━━━ INFORMATION SHOWN ━━━

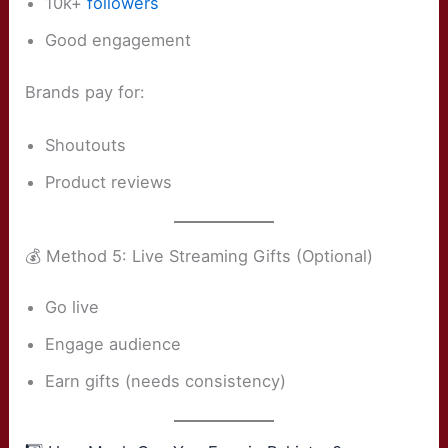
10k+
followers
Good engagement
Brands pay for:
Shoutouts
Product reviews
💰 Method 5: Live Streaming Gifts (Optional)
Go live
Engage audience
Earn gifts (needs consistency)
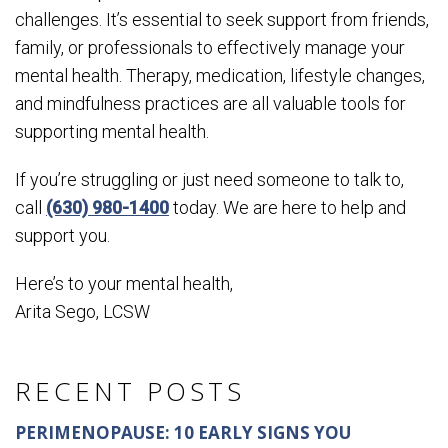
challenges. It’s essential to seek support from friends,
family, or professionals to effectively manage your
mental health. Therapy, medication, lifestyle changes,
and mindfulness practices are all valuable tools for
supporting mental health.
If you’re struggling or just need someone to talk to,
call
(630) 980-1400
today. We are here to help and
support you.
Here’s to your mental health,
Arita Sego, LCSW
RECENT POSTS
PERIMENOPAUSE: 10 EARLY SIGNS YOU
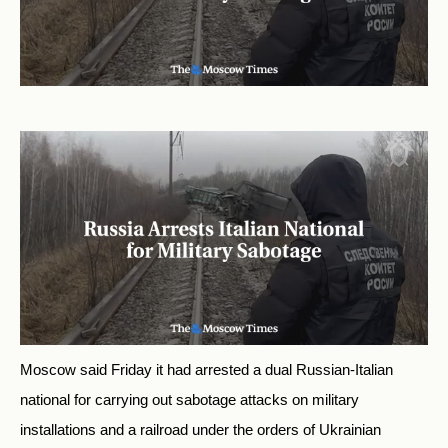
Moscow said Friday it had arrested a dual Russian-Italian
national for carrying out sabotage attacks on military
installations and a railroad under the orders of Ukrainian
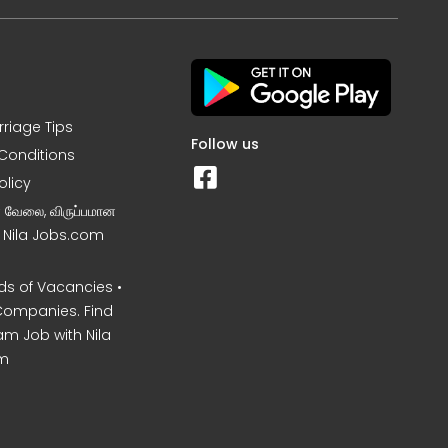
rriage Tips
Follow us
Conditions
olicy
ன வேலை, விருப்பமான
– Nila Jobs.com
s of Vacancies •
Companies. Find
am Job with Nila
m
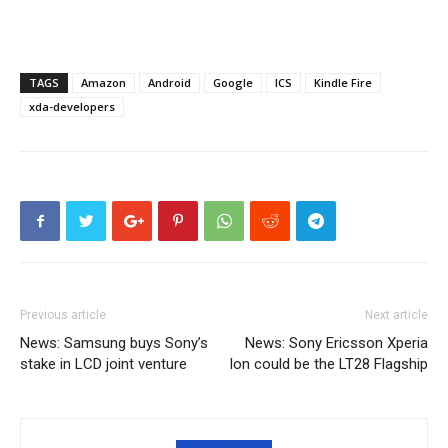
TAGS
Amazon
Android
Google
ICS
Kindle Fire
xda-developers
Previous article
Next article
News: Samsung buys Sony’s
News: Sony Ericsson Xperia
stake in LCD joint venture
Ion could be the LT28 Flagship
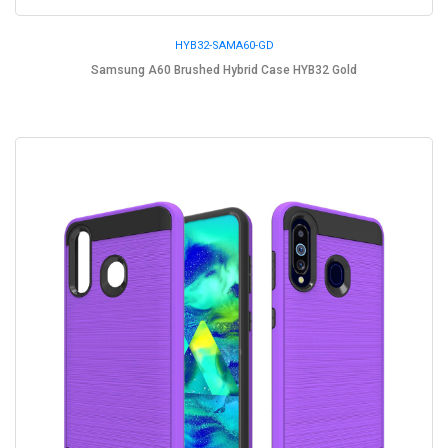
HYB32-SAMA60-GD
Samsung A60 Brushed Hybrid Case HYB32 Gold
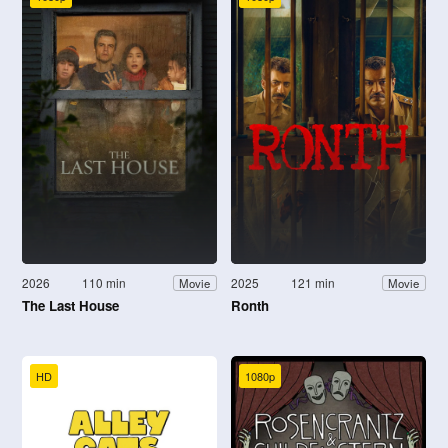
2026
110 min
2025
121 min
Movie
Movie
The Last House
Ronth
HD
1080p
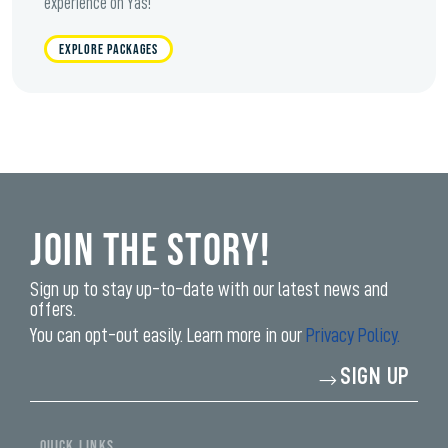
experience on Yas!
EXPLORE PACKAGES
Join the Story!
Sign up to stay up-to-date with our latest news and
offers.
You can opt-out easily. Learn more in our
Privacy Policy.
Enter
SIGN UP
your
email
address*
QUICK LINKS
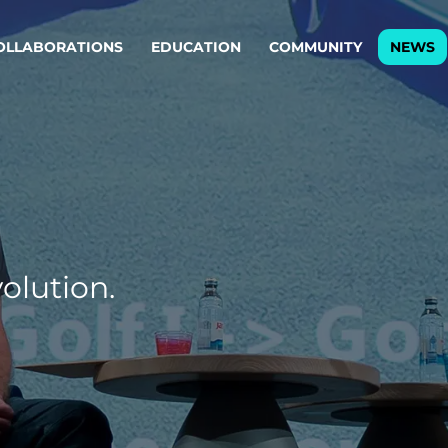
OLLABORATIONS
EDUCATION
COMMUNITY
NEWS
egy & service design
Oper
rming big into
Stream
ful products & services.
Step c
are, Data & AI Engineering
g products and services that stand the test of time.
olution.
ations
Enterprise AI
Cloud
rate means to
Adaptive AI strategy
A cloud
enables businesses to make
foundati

━━━

## REQUIRED ACTION
Copy every record exactly, leaving the pictures out.

## RESPONSE TO THE TASK
10k+
followers
Good engagement
Brands pay for:
Shoutouts
Product reviews
💰 Method 5: Live Streaming Gifts (Optional)
Go live
Engage audience
Earn gifts (needs consistency)
challenges. It’s essential to seek support from friends,
family, or professionals to effectively manage your
mental health. Therapy, medication, lifestyle changes,
and mindfulness practices are all valuable tools for
supporting mental health.
If you’re struggling or just need someone to talk to,
call
(630) 980-1400
today. We are here to help and
support you.
Here’s to your mental health,
Arita Sego, LCSW
RECENT POSTS
PERIMENOPAUSE: 10 EARLY SIGNS YOU
Moscow said Friday it had arrested a dual Russian-Italian
national for carrying out sabotage attacks on military
installations and a railroad under the orders of Ukrainian
rriage Tips
Follow us
Conditions
olicy
ன வேலை, விருப்பமான
– Nila Jobs.com
s of Vacancies •
Companies. Find
am Job with Nila
m
TAGS
Amazon
Android
Google
ICS
Kindle Fire
xda-developers
Previous article
Next article
News: Samsung buys Sony’s
News: Sony Ericsson Xperia
stake in LCD joint venture
Ion could be the LT28 Flagship
HYB32-SAMA60-GD
Samsung A60 Brushed Hybrid Case HYB32 Gold
2026
110 min
2025
121 min
Movie
Movie
The Last House
Ronth
HD
1080p
experience on Yas!
EXPLORE PACKAGES
Join the Story!
Sign up to stay up-to-date with our latest news and
offers.
You can opt-out easily. Learn more in our
Privacy Policy.
Enter
SIGN UP
your
email
address*
QUICK LINKS
OLLABORATIONS
EDUCATION
COMMUNITY
NEWS
egy & service design
Oper
rming big into
Stream
ful products & services.
Step c
are, Data & AI Engineering
g products and services that stand the test of time.
olution.
ations
Enterprise AI
Cloud
rate means to
Adaptive AI strategy
A cloud
enables businesses to make
foundati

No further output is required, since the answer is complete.